SET TASK: Reproduce every line from the one containing "genus: Ariadne" down to the one containing "common name: Silver false spleenwort", both included, and nothing outside that span.

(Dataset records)
______

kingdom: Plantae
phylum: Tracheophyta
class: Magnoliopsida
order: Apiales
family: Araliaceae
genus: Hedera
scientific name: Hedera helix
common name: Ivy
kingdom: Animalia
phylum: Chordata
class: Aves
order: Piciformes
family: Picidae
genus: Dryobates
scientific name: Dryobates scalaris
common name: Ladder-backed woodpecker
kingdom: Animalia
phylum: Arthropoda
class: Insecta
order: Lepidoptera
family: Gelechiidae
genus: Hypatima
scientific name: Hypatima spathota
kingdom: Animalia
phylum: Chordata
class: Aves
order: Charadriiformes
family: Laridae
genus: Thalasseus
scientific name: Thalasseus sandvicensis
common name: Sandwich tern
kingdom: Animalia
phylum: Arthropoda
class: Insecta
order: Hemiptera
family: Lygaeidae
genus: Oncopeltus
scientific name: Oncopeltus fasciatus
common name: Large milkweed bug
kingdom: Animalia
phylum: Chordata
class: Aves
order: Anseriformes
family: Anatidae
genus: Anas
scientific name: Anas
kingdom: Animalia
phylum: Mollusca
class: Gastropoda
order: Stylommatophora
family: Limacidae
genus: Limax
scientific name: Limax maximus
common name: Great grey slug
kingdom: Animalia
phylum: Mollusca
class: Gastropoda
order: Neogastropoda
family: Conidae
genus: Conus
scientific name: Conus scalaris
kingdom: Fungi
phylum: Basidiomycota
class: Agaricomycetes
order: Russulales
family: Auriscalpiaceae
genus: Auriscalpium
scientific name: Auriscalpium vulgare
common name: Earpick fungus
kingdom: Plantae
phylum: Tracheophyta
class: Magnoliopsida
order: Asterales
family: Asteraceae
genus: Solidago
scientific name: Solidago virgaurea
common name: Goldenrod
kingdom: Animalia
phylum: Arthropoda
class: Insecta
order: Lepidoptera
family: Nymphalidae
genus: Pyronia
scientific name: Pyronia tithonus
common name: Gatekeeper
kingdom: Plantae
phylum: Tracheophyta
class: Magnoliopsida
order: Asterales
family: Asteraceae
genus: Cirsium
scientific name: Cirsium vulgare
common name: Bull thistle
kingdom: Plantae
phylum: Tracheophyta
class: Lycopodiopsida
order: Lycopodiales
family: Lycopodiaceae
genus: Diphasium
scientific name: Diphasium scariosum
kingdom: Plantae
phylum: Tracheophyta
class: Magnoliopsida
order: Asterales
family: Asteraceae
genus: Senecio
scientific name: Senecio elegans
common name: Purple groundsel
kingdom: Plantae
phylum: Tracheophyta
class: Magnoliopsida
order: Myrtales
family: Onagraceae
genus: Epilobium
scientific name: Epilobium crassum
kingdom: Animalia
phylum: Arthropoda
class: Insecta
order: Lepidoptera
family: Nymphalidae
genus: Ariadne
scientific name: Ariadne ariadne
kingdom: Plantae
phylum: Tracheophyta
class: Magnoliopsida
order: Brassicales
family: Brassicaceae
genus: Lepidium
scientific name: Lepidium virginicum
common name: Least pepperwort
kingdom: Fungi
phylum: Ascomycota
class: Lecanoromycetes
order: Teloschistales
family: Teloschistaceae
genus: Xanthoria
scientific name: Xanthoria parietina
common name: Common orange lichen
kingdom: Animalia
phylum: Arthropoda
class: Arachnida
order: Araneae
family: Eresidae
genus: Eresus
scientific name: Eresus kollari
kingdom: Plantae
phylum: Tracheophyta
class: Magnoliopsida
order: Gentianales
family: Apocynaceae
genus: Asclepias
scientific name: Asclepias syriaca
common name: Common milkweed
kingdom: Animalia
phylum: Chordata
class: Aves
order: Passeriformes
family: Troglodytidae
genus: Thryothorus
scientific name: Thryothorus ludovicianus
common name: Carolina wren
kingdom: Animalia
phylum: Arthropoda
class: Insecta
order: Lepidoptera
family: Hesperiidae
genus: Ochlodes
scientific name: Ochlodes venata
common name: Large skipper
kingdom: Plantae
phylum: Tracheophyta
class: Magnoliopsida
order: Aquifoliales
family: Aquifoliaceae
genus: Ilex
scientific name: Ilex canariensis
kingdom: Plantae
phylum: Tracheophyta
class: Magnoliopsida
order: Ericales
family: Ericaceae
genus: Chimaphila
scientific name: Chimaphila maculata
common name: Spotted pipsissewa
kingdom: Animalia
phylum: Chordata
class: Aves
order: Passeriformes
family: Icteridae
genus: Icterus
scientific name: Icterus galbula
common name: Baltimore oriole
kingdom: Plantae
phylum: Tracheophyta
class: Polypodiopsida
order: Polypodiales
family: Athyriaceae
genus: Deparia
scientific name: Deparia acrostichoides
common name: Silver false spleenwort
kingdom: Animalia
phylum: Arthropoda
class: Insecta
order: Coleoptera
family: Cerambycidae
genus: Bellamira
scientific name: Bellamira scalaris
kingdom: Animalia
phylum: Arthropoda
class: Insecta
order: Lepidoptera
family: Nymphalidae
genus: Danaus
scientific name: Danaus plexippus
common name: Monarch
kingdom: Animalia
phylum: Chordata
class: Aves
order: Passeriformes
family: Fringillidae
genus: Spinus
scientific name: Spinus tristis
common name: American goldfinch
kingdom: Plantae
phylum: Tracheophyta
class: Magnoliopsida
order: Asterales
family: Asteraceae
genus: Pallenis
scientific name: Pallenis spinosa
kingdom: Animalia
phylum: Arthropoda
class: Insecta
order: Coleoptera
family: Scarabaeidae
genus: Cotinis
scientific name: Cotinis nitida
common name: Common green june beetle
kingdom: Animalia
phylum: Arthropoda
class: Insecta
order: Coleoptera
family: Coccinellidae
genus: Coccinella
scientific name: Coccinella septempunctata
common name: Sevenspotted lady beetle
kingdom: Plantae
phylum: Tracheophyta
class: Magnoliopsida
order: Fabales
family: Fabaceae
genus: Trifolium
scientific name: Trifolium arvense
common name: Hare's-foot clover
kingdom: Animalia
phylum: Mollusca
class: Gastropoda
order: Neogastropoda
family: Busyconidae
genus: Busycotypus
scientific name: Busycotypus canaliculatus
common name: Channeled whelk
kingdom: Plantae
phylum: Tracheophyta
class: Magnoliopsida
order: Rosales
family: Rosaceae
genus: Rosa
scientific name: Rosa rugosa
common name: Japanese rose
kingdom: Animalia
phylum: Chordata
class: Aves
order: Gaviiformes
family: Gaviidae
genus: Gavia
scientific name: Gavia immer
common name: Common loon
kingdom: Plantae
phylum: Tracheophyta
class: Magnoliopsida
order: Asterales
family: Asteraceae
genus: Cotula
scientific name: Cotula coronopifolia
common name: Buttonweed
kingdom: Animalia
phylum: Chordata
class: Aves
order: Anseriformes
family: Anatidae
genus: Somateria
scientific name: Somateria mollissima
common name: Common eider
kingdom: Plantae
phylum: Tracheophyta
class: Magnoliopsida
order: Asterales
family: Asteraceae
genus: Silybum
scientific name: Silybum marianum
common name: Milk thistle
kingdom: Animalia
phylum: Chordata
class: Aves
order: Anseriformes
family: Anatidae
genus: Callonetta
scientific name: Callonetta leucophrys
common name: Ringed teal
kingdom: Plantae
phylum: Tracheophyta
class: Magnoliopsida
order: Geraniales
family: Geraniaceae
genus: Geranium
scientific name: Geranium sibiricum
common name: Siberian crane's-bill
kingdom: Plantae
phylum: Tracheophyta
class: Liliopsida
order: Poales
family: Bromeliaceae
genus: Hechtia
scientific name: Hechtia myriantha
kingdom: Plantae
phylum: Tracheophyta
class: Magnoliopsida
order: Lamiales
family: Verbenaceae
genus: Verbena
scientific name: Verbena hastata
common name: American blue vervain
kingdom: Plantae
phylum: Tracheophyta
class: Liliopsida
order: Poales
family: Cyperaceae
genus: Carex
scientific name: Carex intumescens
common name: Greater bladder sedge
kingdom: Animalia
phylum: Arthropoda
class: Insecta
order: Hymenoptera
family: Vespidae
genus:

______

WRITTEN ANSWER:
genus: Ariadne
scientific name: Ariadne ariadne
kingdom: Plantae
phylum: Tracheophyta
class: Magnoliopsida
order: Brassicales
family: Brassicaceae
genus: Lepidium
scientific name: Lepidium virginicum
common name: Least pepperwort
kingdom: Fungi
phylum: Ascomycota
class: Lecanoromycetes
order: Teloschistales
family: Teloschistaceae
genus: Xanthoria
scientific name: Xanthoria parietina
common name: Common orange lichen
kingdom: Animalia
phylum: Arthropoda
class: Arachnida
order: Araneae
family: Eresidae
genus: Eresus
scientific name: Eresus kollari
kingdom: Plantae
phylum: Tracheophyta
class: Magnoliopsida
order: Gentianales
family: Apocynaceae
genus: Asclepias
scientific name: Asclepias syriaca
common name: Common milkweed
kingdom: Animalia
phylum: Chordata
class: Aves
order: Passeriformes
family: Troglodytidae
genus: Thryothorus
scientific name: Thryothorus ludovicianus
common name: Carolina wren
kingdom: Animalia
phylum: Arthropoda
class: Insecta
order: Lepidoptera
family: Hesperiidae
genus: Ochlodes
scientific name: Ochlodes venata
common name: Large skipper
kingdom: Plantae
phylum: Tracheophyta
class: Magnoliopsida
order: Aquifoliales
family: Aquifoliaceae
genus: Ilex
scientific name: Ilex canariensis
kingdom: Plantae
phylum: Tracheophyta
class: Magnoliopsida
order: Ericales
family: Ericaceae
genus: Chimaphila
scientific name: Chimaphila maculata
common name: Spotted pipsissewa
kingdom: Animalia
phylum: Chordata
class: Aves
order: Passeriformes
family: Icteridae
genus: Icterus
scientific name: Icterus galbula
common name: Baltimore oriole
kingdom: Plantae
phylum: Tracheophyta
class: Polypodiopsida
order: Polypodiales
family: Athyriaceae
genus: Deparia
scientific name: Deparia acrostichoides
common name: Silver false spleenwort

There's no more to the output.